Quantum annealing feature selection on light-weight medical image datasets.
Authors
Affiliations (6)
Affiliations (6)
- Pattern Recognition Lab, Friedrich-Alexander-Universität Erlangen-Nürnberg, 91052, Erlangen, Germany. [email protected].
- London Centre of Nanotechnology, University College London, London, WC1H 0AH, UK.
- Rudolf Peierls Centre for Theoretical Physics, University of Oxford, Oxford, OX1 3PU, UK.
- Department of Chemistry, University College London, London, WC1H 0AJ, UK.
- Department of Electronic and Electrical Engineering, University College London, London, WC1E 7JE, UK.

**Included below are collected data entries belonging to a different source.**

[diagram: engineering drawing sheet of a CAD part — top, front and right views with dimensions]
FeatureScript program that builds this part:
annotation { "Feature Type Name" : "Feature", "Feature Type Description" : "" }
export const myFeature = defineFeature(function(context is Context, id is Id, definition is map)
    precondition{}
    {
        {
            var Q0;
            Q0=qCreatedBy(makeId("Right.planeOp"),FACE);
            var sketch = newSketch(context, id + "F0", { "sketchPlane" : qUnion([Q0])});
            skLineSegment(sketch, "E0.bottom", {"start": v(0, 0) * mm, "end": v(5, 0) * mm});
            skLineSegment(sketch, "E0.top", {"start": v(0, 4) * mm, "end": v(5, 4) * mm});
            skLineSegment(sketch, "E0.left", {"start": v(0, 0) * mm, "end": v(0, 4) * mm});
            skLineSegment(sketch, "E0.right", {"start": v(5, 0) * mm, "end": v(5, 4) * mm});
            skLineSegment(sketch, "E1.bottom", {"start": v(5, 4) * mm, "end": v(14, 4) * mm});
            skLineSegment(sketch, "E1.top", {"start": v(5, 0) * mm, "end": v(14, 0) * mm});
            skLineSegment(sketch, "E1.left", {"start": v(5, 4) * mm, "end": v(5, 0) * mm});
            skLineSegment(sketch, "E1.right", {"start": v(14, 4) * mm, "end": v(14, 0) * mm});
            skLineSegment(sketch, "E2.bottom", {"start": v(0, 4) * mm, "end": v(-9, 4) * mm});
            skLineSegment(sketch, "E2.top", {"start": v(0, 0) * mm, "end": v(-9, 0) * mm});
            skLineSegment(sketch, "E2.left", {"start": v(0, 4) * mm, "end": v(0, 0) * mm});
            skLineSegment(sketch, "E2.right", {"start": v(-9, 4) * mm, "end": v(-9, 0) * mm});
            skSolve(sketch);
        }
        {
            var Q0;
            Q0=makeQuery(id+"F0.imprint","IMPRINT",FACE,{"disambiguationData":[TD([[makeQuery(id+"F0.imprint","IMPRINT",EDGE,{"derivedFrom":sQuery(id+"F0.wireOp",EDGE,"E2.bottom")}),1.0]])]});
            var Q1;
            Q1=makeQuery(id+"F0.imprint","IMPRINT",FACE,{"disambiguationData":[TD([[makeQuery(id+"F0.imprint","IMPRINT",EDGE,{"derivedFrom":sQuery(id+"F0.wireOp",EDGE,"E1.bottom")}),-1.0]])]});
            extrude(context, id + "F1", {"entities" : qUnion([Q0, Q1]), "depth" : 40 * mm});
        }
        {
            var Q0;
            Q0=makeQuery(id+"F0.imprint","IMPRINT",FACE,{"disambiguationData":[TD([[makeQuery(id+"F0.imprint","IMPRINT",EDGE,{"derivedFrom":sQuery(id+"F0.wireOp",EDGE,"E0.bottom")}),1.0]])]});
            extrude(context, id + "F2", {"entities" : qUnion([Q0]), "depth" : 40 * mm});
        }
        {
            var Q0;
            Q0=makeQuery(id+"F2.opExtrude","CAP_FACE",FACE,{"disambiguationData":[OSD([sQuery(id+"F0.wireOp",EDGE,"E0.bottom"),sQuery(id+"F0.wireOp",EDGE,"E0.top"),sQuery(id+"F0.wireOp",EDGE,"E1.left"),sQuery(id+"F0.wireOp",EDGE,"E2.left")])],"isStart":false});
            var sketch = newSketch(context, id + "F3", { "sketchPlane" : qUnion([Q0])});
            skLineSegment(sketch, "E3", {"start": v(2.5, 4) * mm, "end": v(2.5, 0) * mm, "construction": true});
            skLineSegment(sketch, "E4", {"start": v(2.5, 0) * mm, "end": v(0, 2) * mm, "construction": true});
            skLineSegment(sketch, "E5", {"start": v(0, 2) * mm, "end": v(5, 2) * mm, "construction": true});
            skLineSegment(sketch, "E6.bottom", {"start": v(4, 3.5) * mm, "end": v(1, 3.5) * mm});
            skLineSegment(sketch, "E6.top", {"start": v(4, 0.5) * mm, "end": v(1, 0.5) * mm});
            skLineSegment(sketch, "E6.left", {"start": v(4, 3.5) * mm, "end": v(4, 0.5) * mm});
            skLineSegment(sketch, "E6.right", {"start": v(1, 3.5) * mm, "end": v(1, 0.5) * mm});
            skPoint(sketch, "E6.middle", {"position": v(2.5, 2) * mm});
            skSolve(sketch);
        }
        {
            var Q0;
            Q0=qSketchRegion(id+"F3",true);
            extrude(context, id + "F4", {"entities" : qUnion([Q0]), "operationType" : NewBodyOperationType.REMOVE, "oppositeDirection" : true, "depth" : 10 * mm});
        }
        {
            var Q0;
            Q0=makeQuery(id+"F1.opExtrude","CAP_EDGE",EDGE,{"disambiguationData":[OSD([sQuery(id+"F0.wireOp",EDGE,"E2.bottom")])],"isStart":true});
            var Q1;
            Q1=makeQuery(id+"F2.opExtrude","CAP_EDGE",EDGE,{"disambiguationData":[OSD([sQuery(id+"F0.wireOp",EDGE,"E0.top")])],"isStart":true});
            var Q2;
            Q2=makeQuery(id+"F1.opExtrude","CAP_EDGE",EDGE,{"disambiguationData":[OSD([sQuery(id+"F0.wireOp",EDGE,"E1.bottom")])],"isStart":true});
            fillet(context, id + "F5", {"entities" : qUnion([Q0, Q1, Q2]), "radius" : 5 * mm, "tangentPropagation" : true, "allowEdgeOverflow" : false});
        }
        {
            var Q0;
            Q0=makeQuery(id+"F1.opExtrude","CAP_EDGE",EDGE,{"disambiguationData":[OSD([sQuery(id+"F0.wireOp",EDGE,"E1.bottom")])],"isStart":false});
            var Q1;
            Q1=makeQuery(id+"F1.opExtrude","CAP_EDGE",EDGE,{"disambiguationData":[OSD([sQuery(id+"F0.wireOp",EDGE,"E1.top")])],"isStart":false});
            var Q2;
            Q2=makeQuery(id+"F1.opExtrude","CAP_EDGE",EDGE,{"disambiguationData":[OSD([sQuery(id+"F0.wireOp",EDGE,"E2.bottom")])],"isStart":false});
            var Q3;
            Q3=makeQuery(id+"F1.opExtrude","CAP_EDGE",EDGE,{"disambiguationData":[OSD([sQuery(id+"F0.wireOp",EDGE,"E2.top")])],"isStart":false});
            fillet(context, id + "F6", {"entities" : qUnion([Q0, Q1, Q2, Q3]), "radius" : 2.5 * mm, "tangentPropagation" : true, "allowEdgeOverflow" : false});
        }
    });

- Pattern Recognition Lab, Friedrich-Alexander-Universität Erlangen-Nürnberg, 91052, Erlangen, Germany.
Abstract
We investigate the use of quantum computing algorithms on real quantum hardware to tackle the computationally intensive task of feature selection for light-weight medical image datasets. Feature selection is often formulated as a k of n selection problem, where the complexity grows binomially with increasing k and n. Quantum computers, particularly quantum annealers, are well-suited for such problems, which may offer advantages under certain problem formulations. We present a method to solve larger feature selection instances than previously demonstrated on commercial quantum annealers. Our approach combines a linear Ising penalty mechanism with subsampling and thresholding techniques to enhance scalability. The method is tested in a toy problem where feature selection identifies pixel masks used to reconstruct small-scale medical images. We compare our approach against a range of feature selection strategies, including randomized baselines, classical supervised and unsupervised methods, combinatorial optimization via classical and quantum solvers, and learning-based feature representations. The results indicate that quantum annealing-based feature selection is effective for this simplified use case, demonstrating its potential in high-dimensional optimization tasks. However, its applicability to broader, real-world problems remains uncertain, given the current limitations of quantum computing hardware. While learned feature representations such as autoencoders achieve superior reconstruction performance, they do not offer the same level of interpretability or direct control over input feature selection as our approach.